Growing usage of HPC systems in the recent years have made power management a concern in the industry, especially in terms of energy efficiency. Future systems are expected to deliver higher performance, while operating under less than the power allocation that they are designed for. In response to this demand, future HPC systems will be measured decidedly on how well the systems perform while operating with a limited power allocation. However, there is no standard method of measurement or benchmarking technique to measure energy efficiency of HPC systems while operating with and without power constraints.
Currently, operating a system without exceeding its allocated power budget requires technologies to monitor power, distribute the power budget to jobs running on the system, and maximize performance while operating jobs on one or more nodes under a power constraint. However, conventional benchmarking techniques are not designed to measure the impact of the application of these technologies.
The most commonly used benchmarking techniques include SPECpower, which measures energy proportionality between power consumed in a server and its utilization, or Green500, which measures energy efficiency of an HPC system while operating LINPACK without any power constraints. Typically, SPECpower is used in the server industry and measures energy proportionality when the servers are not 100% utilized. As such, a good SPECpower benchmark reading can be manipulated by using low-power servers that are operating during long periods of time. On the other hand, Green500 measures energy efficiency of an HPC system when the system is achieving its peak performance without any power constraints.

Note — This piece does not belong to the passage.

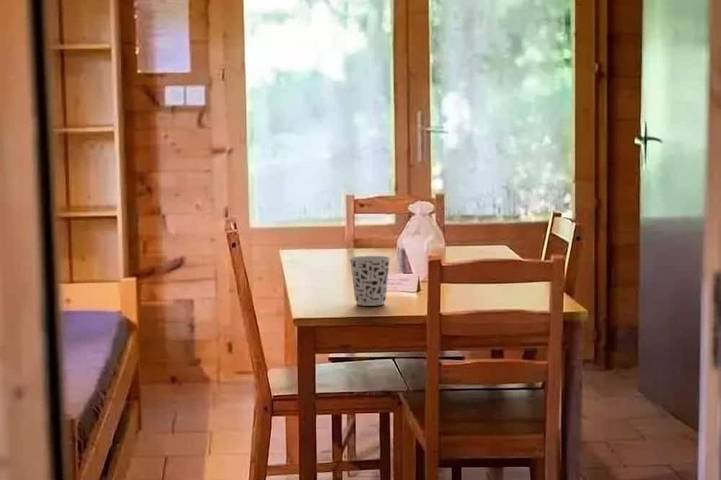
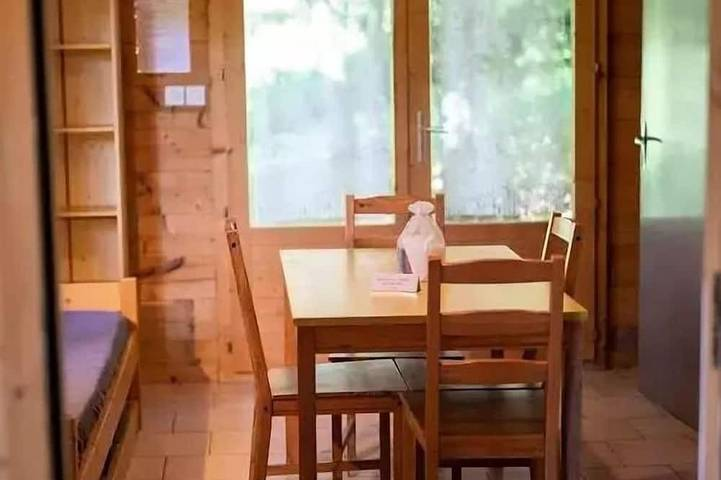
- cup [348,255,391,307]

Typically, users of an HPC system expect the system to run at its optimal energy efficiency level, while operating under a dedicated power constraint on the performance of the system. Furthermore, growth in performance of HPC systems is expected to be exponential, and similarly the demand for energy and power is expected to grow significantly. As such, future systems may lack the required power allocation to run the systems efficiently, especially since the power allocation will be dynamic and many times lower than the peak demand. Therefore, conventional measurements of energy efficiency can be totally misleading, and fail to account for varying levels of power constraints.